| Document section |
>>

David Brooks Now Considers Himself A Manchin-Sinema Democrat
Let's begin with a warning from the very worst of the worst. The Texas crackpot who introduced Florida crackpot (and sex deviant) Matt Gaetz in the video above was Louie Gohmert, currently in his last term in Congress. The troll next to Gaetz, smiling like a chimp, is Georgia's QAnon congresswoman Marjorie Traitor Greene. Psychotic dentist and insurrectionist Paul Gosar is off camera. Gaetz's motive was--and always is-- to smear and delegitimize the FBI, which is investigating his underage sex trafficking.
"It's been 47 days," he whined on behalf of school board disrupters and the violent insurrectionists who were arrested for sacking the Capitol, "since Attorney General Garland came to the House Judiciary Committee and misled our committee regarding the targeting of parents as domestic terrorists for attending school board meetings and having their voice heard. Because who's next? Is it going to be the parents who find themselves in the conditions that we see from the January 6 detainees, the January 6 detainees who are denied basic access to medical care and constitutional rights today. But tomorrow it could be the school board parents. The day after that, the rest of us, all of you [especially the sex traffickers]."

<<

| Work task 1 |
Answer these questions from the commentary on Matt Gaetz:
(a) Who introduced Gaetz in the video?
(b) Which state's congresswoman is Marjorie Greene described as?
(c) How many days does Gaetz say have passed since Attorney General Garland came to the House Judiciary Committee?
| Work task 2 |
Continue the commentary on Matt Gaetz from its last sentence.
The data below are separate material, unrelated to the text above.

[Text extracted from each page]
>>

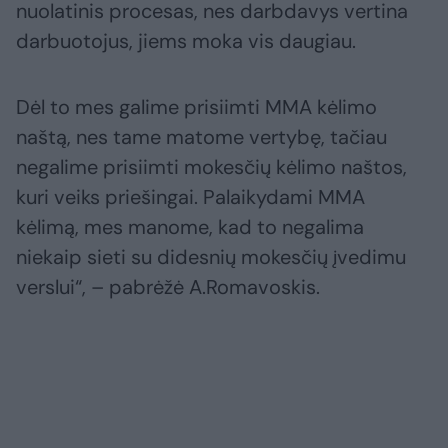
nuolatinis procesas, nes darbdavys vertina
darbuotojus, jiems moka vis daugiau.
Dėl to mes galime prisiimti MMA kėlimo
naštą, nes tame matome vertybę, tačiau
negalime prisiimti mokesčių kėlimo naštos,
kuri veiks priešingai. Palaikydami MMA
kėlimą, mes manome, kad to negalima
niekaip sieti su didesnių mokesčių įvedimu
verslui“, – pabrėžė A.Romavoskis.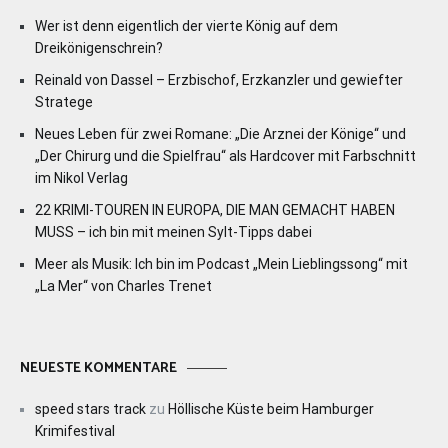
Wer ist denn eigentlich der vierte König auf dem
Dreikönigenschrein?
Reinald von Dassel – Erzbischof, Erzkanzler und gewiefter
Stratege
Neues Leben für zwei Romane: „Die Arznei der Könige“ und
„Der Chirurg und die Spielfrau“ als Hardcover mit Farbschnitt
im Nikol Verlag
22 KRIMI-TOUREN IN EUROPA, DIE MAN GEMACHT HABEN
MUSS – ich bin mit meinen Sylt-Tipps dabei
Meer als Musik: Ich bin im Podcast „Mein Lieblingssong“ mit
„La Mer“ von Charles Trenet
NEUESTE KOMMENTARE
speed stars track
zu
Höllische Küste beim Hamburger
Krimifestival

<<

| Task answer 1 |
(a) Louie Gohmert
(b) Georgia's
(c) 47

| Task answer 2 |
"It is now 174 days," he continued, just getting warmed up, "since my colleagues and I sent a letter to FBI Director Wray asking basic questions about the FBI's involvement in January 6. Americans should not be languishing in hideous, unconstitutional conditions waiting for basic answers like this, waiting for basic answers regarding evidence, waiting for access to counsel. This report [written by Traitor Greene] must be a guide post for ongoing Republican oversight effort in the Congress. Because we are going to take power after this next election. And hen we do, it's not going to be the days of Paul Ryan, and Trey Gowdy, and no real oversight, and no real subpoenas. It's going to be the days of Jim Jordan and Marjorie Taylor Greene, and Dr. Gosar and myself, doing everything to get the answers to these questions."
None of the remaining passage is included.